-- Opening Marker --
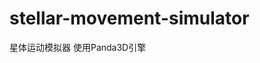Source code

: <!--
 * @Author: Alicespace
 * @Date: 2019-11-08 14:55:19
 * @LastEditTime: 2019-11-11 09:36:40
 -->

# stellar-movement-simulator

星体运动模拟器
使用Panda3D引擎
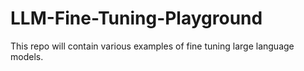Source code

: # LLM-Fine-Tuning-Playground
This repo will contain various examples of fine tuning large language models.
-- Closing Marker --
Exercise. Starting with the line that holds "# stellar-movement-simulator", repeat exactly every line through the end of the material above, both ends included, without the pictures.

Task response.
# stellar-movement-simulator

星体运动模拟器
使用Panda3D引擎
Source code

: # LLM-Fine-Tuning-Playground
This repo will contain various examples of fine tuning large language models.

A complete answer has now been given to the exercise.